A bench or step-up box can be used to improve explosive power and overall speed, allowing you to perform single- or double-leg exercises. Using a step-up box allows you to perform forward jumps and lateral (side-to-side) jumps. Hurdle steps can be used to perform power jumps, high-knee drills, and explosive runs.
I've also used tubing anchored to weight plates or cables and the other end attached to the athlete. The base serves as an anchor while the athlete performs forward, backward, lateral, vertical or jumping movements.
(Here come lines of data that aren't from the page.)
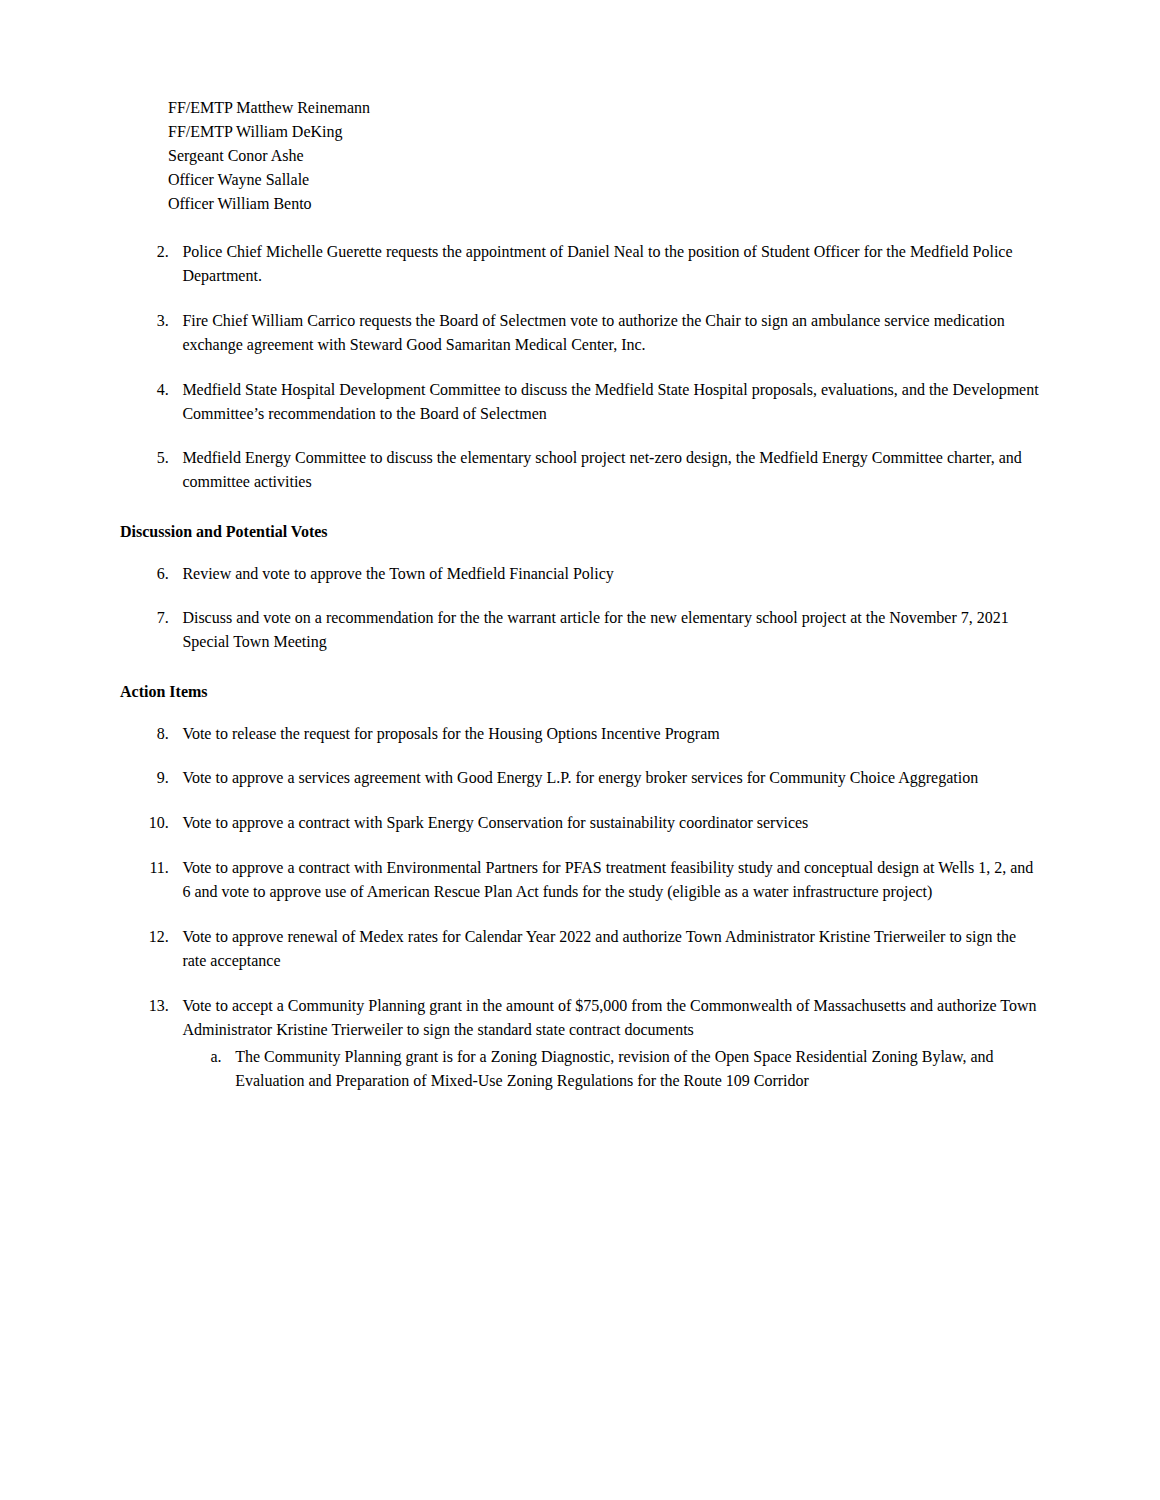FF/EMTP Matthew Reinemann
FF/EMTP William DeKing
Sergeant Conor Ashe
Officer Wayne Sallale
Officer William Bento
Police Chief Michelle Guerette requests the appointment of Daniel Neal to the position of Student Officer for the Medfield Police Department.
Fire Chief William Carrico requests the Board of Selectmen vote to authorize the Chair to sign an ambulance service medication exchange agreement with Steward Good Samaritan Medical Center, Inc.
Medfield State Hospital Development Committee to discuss the Medfield State Hospital proposals, evaluations, and the Development Committee’s recommendation to the Board of Selectmen
Medfield Energy Committee to discuss the elementary school project net-zero design, the Medfield Energy Committee charter, and committee activities
Discussion and Potential Votes
Review and vote to approve the Town of Medfield Financial Policy
Discuss and vote on a recommendation for the the warrant article for the new elementary school project at the November 7, 2021 Special Town Meeting
Action Items
Vote to release the request for proposals for the Housing Options Incentive Program
Vote to approve a services agreement with Good Energy L.P. for energy broker services for Community Choice Aggregation
Vote to approve a contract with Spark Energy Conservation for sustainability coordinator services
Vote to approve a contract with Environmental Partners for PFAS treatment feasibility study and conceptual design at Wells 1, 2, and 6 and vote to approve use of American Rescue Plan Act funds for the study (eligible as a water infrastructure project)
Vote to approve renewal of Medex rates for Calendar Year 2022 and authorize Town Administrator Kristine Trierweiler to sign the rate acceptance
Vote to accept a Community Planning grant in the amount of $75,000 from the Commonwealth of Massachusetts and authorize Town Administrator Kristine Trierweiler to sign the standard state contract documents
The Community Planning grant is for a Zoning Diagnostic, revision of the Open Space Residential Zoning Bylaw, and Evaluation and Preparation of Mixed-Use Zoning Regulations for the Route 109 Corridor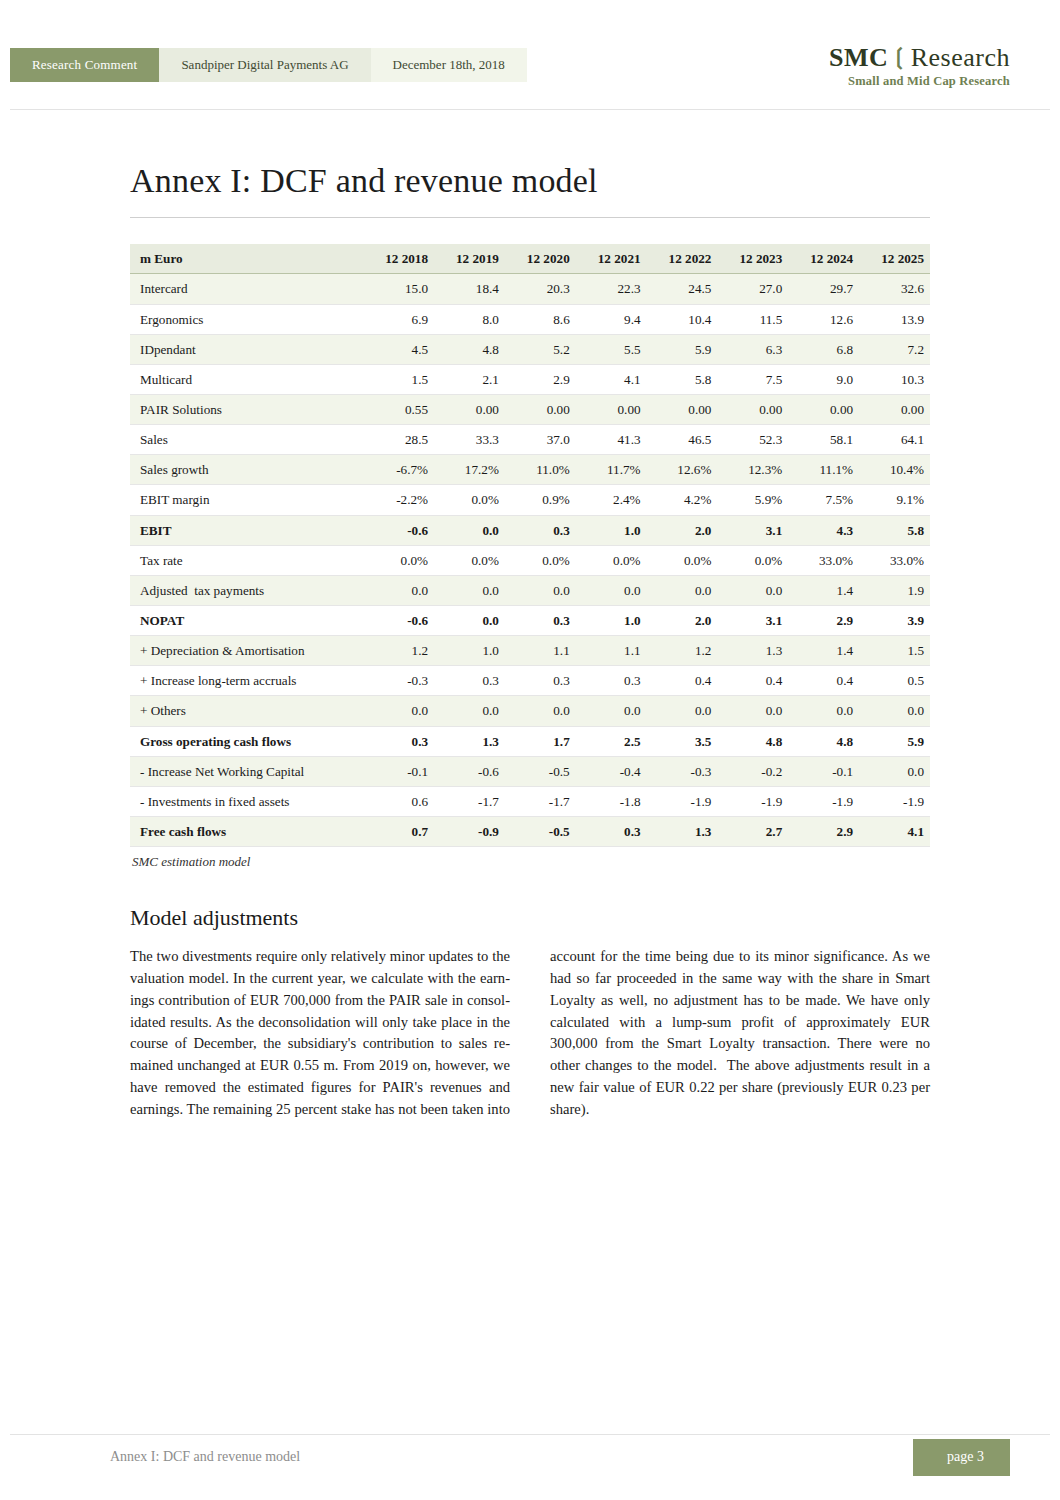Research Comment
Sandpiper Digital Payments AG
December 18th, 2018
SMC❲Research
Small and Mid Cap Research
Annex I: DCF and revenue model
| m Euro | 12 2018 | 12 2019 | 12 2020 | 12 2021 | 12 2022 | 12 2023 | 12 2024 | 12 2025 |
| --- | --- | --- | --- | --- | --- | --- | --- | --- |
| Intercard | 15.0 | 18.4 | 20.3 | 22.3 | 24.5 | 27.0 | 29.7 | 32.6 |
| Ergonomics | 6.9 | 8.0 | 8.6 | 9.4 | 10.4 | 11.5 | 12.6 | 13.9 |
| IDpendant | 4.5 | 4.8 | 5.2 | 5.5 | 5.9 | 6.3 | 6.8 | 7.2 |
| Multicard | 1.5 | 2.1 | 2.9 | 4.1 | 5.8 | 7.5 | 9.0 | 10.3 |
| PAIR Solutions | 0.55 | 0.00 | 0.00 | 0.00 | 0.00 | 0.00 | 0.00 | 0.00 |
| Sales | 28.5 | 33.3 | 37.0 | 41.3 | 46.5 | 52.3 | 58.1 | 64.1 |
| Sales growth | -6.7% | 17.2% | 11.0% | 11.7% | 12.6% | 12.3% | 11.1% | 10.4% |
| EBIT margin | -2.2% | 0.0% | 0.9% | 2.4% | 4.2% | 5.9% | 7.5% | 9.1% |
| EBIT | -0.6 | 0.0 | 0.3 | 1.0 | 2.0 | 3.1 | 4.3 | 5.8 |
| Tax rate | 0.0% | 0.0% | 0.0% | 0.0% | 0.0% | 0.0% | 33.0% | 33.0% |
| Adjusted tax payments | 0.0 | 0.0 | 0.0 | 0.0 | 0.0 | 0.0 | 1.4 | 1.9 |
| NOPAT | -0.6 | 0.0 | 0.3 | 1.0 | 2.0 | 3.1 | 2.9 | 3.9 |
| + Depreciation & Amortisation | 1.2 | 1.0 | 1.1 | 1.1 | 1.2 | 1.3 | 1.4 | 1.5 |
| + Increase long-term accruals | -0.3 | 0.3 | 0.3 | 0.3 | 0.4 | 0.4 | 0.4 | 0.5 |
| + Others | 0.0 | 0.0 | 0.0 | 0.0 | 0.0 | 0.0 | 0.0 | 0.0 |
| Gross operating cash flows | 0.3 | 1.3 | 1.7 | 2.5 | 3.5 | 4.8 | 4.8 | 5.9 |
| - Increase Net Working Capital | -0.1 | -0.6 | -0.5 | -0.4 | -0.3 | -0.2 | -0.1 | 0.0 |
| - Investments in fixed assets | 0.6 | -1.7 | -1.7 | -1.8 | -1.9 | -1.9 | -1.9 | -1.9 |
| Free cash flows | 0.7 | -0.9 | -0.5 | 0.3 | 1.3 | 2.7 | 2.9 | 4.1 |
SMC estimation model
Model adjustments
The two divestments require only relatively minor updates to the valuation model. In the current year, we calculate with the earnings contribution of EUR 700,000 from the PAIR sale in consolidated results. As the deconsolidation will only take place in the course of December, the subsidiary's contribution to sales remained unchanged at EUR 0.55 m. From 2019 on, however, we have removed the estimated figures for PAIR's revenues and earnings. The remaining 25 percent stake has not been taken into account for the time being due to its minor significance. As we had so far proceeded in the same way with the share in Smart Loyalty as well, no adjustment has to be made. We have only calculated with a lump-sum profit of approximately EUR 300,000 from the Smart Loyalty transaction. There were no other changes to the model. The above adjustments result in a new fair value of EUR 0.22 per share (previously EUR 0.23 per share).
Annex I: DCF and revenue model
page 3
By the way, before you try any of the following exercises, keep in mind the following distinctions concerning terminology. First, a jump and a hop are not the same thing. A jump is two legs to two legs. A hop is right leg to right leg or vice versa. Hopping must be done forward, medially and laterally. Here's another one to remember: A bound is right leg to left leg; a skip is two foot contacts per foot.
Your Beginning Plyometric Program: Progress Through the Three Phases
Phase 1 starts with jumping up onto a box or bench. This is not really a "true" plyometric, but it teaches jumping and landing skills with stability and introduces the elastic component of jumping. This phase should be practiced for a minimum of three weeks. Do three to five sets of five jumps, two days per week. In phase 2 we jump or hop over an object. This increases the workload and incorporates a further selection of dynamic exercises before upping the intensity in stage three by using a combination of running drills. In phase 3, a bounce is added. This is where we learn to minimize time spent on the ground.
For jumps (using both legs), do three to five sets of five jumps per set. For single-leg plyos, try for a total of 15 jumps per leg (all sets).